If we are also of the opinion that the lifeforms we may experience in the non physical side of life are subject to the same laws of nature, and my own Druidry is implicit in its premise that there is nothing outside of nature, then it can only be the case that these materials may also contain markers from the non physical side of life as well. Which leads one down the path as to a possible explanation for the mechanisms that may be in play when someone experiences life “outside” of the physical norm. Our ancestors, Gods or Goddesses’ may indeed, be alive within us in a very “real” way.
The idea of bottom up consciousness fits better into my animist viewpoint and experiences because the building of mindfulness and it’s maintenance are reliant upon the materials from the Earth in providing conduits that may create a greater number of connections for consciousness to develop within the physical form. And these materials, far from being just inert materials, may actually be proactive in creating the conditions for us to experience interactions that may then go on to shape our thoughts, ideas and experiences.
This idea of mindfulness being a result of materials infused by previous interactions with consciousness and then being enhanced by natures recycling processes, is probably the “best fit” in regards to a more “complete” understanding of my Druidry at this time.

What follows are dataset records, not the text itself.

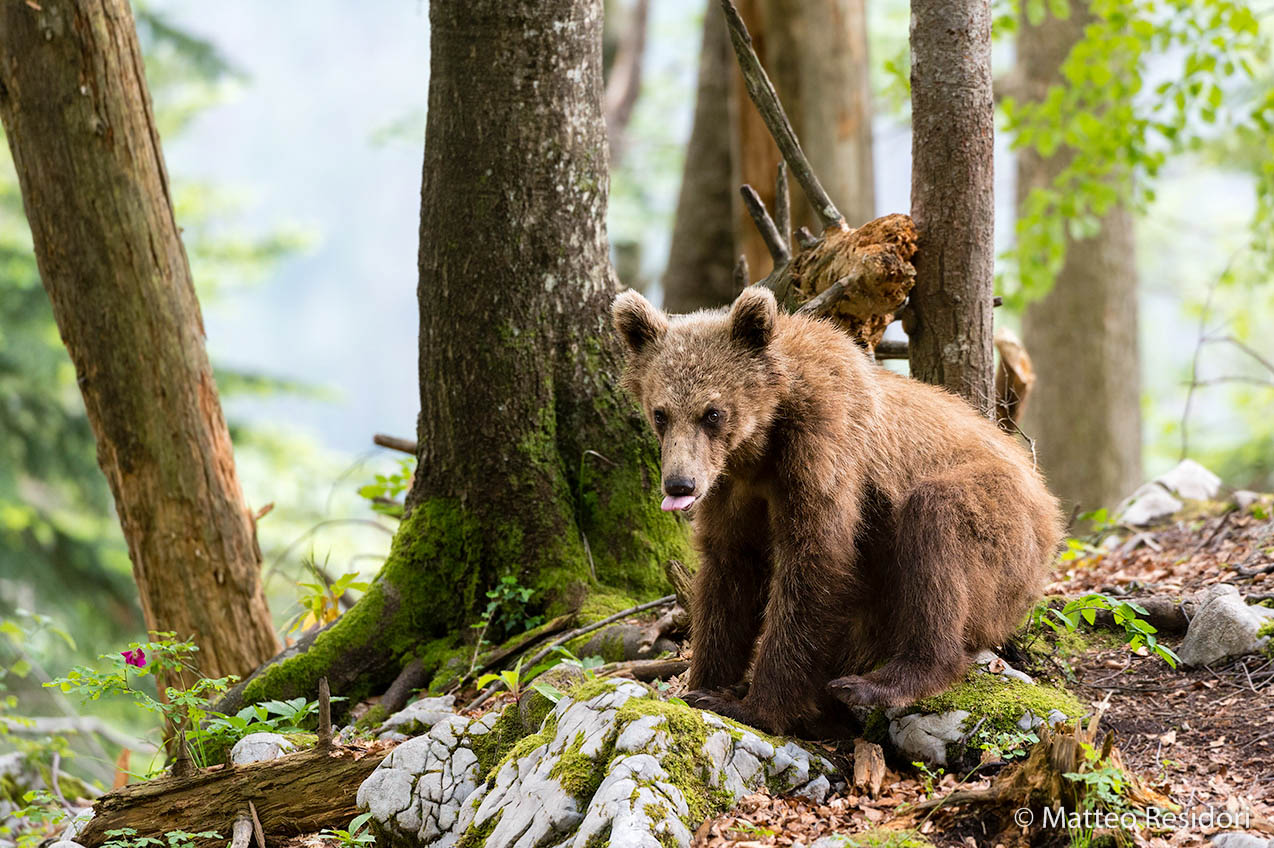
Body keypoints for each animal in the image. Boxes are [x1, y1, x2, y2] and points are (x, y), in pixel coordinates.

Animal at [611, 284, 1063, 736]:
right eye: (661, 414)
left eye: (713, 412)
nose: (680, 484)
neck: (761, 442)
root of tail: (1048, 505)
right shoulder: (731, 488)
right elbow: (730, 571)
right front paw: (704, 685)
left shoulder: (825, 447)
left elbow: (816, 560)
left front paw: (755, 706)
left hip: (1003, 527)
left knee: (936, 529)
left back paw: (877, 682)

Of course, this process need not be “one way” and my own physical practices within my Druidry suggest that we are capable of deliberately adding our own “flavour” to these hosting materials.

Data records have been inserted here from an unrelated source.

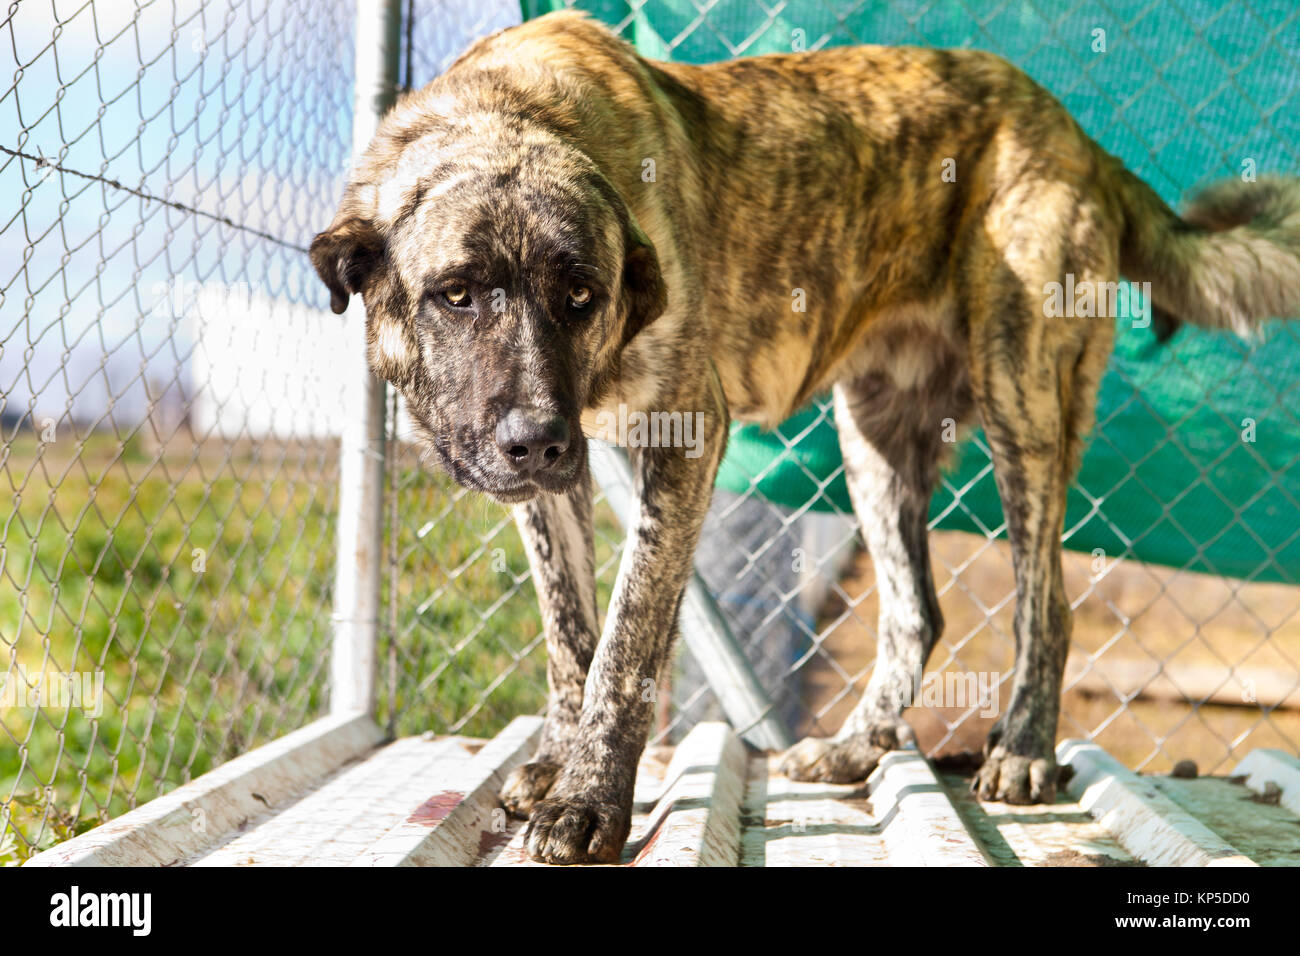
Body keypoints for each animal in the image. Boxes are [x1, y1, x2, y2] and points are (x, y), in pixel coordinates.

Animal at [312, 11, 1300, 863]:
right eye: (457, 293)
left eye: (581, 294)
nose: (536, 441)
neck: (507, 111)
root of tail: (1079, 135)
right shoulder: (553, 489)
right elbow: (569, 639)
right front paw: (560, 763)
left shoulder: (684, 434)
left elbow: (624, 644)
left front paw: (590, 801)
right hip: (874, 439)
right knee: (916, 610)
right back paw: (858, 749)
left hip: (1021, 393)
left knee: (1044, 602)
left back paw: (1020, 750)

These ideas fit my experiences well at this time. And as with most things within modern Druidry, it may not actually represent anything other than a personal and / or unique expression of my own Druidic experience and practice.
It’s an idea that is going to take some further thinking. It’s entirely possible that others may have come to a similar conclusion much earlier on than I have and may be much further down this particular line of thinking than I am. I believe that I always “knew” this concept, but until now, wasn’t in a position to adequately express it through the written medium. But the more I think about this idea of a bottom up consciousness that is the root of religious experience, the more it appears to make sense to me at this minute in time.